Chemotherapies targeting the fundamental process of DNA replication have remained the foundation of numerous cancer treatment regimens for decades. However, the efficacy of DNA replication-targeting therapies is hindered by tumor heterogeneity and the limited predictive markers available to identify patient populations that would benefit most from therapy. Chemical genetic CRISPR-Cas9 screens provide powerful platforms to reveal factors that modulate the sensitivity of clinically relevant therapies in diverse cell backgrounds in an unbiased manner.

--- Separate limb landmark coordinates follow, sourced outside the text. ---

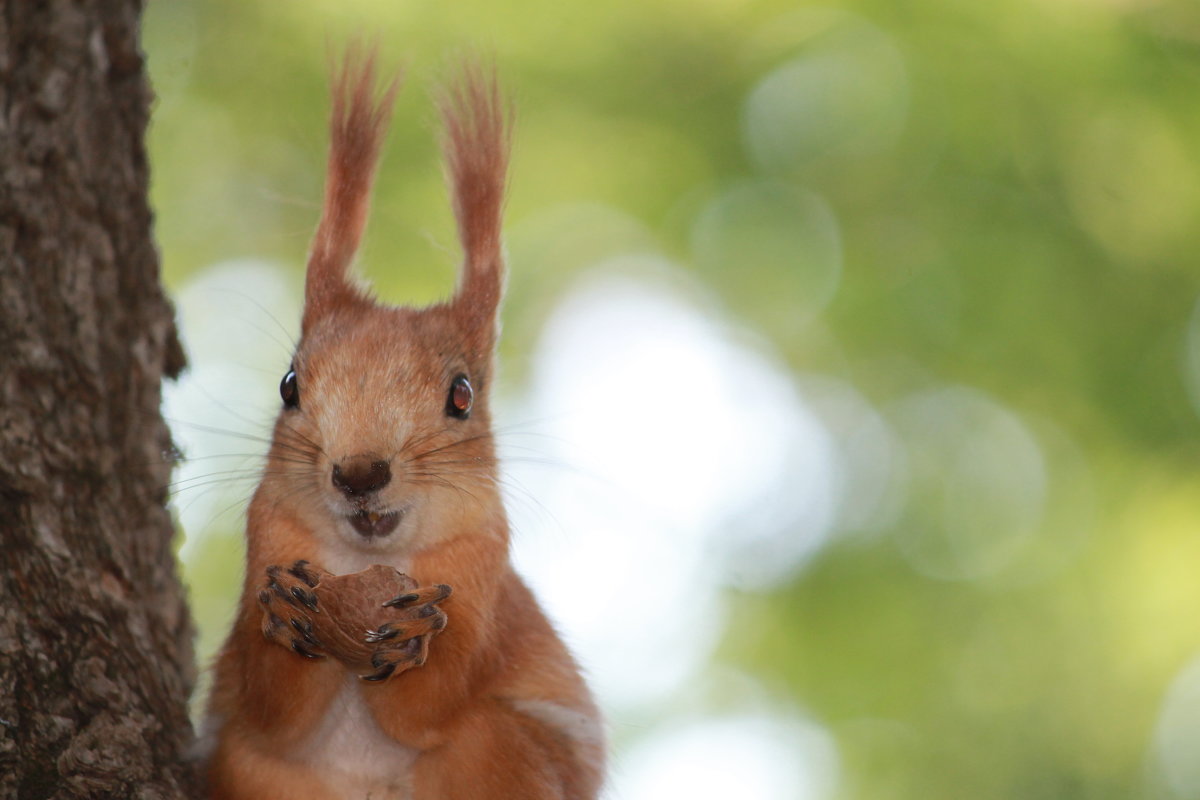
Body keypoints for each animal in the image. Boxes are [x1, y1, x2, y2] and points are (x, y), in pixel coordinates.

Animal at [202, 47, 609, 796]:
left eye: (462, 395)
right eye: (289, 386)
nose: (359, 473)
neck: (365, 561)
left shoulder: (479, 568)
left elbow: (431, 702)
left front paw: (416, 636)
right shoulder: (267, 536)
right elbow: (273, 709)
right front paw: (282, 616)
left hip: (502, 750)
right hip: (248, 770)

To systematically assess the prognostic potential of sensitizers and resistance genes from CRISPR-Cas9 screens on cancer patient outcomes, we performed chemogenomic screens with the DNA replication stress-inducing agent gemcitabine on four different cell backgrounds including pancreatic ductal adenocarcinoma (PDAC), a highly aggressive cancer type where gemcitabine is a frontline treatment. We tested the predictive potential of 52 rationally selected genes from the CRISPR-Cas9 screens on overall survival of PDAC patients and show that 38 of the 52 genes accurately provided prognostic value in the patient cohorts, yielding a 73% validation rate. We identified unappreciated roles for several prognostic gemcitabine sensitivity modulators in PDAC including DCAF8L2, CCNF, EXO1, HROB, BRD9, and C1orf109, and define essential roles for mitochondrial function and RNA processing in promoting gemcitabine cytotoxicity. Together, our work provides a rich resource of cellular mediators of the response to therapeutic DNA replication stress and presents a systematic analysis of the impact of CRISPR-Cas9 screen hits on cancer patient survival outcomes, promoting the rational use of chemogenomic screens for treatment biomarker identification.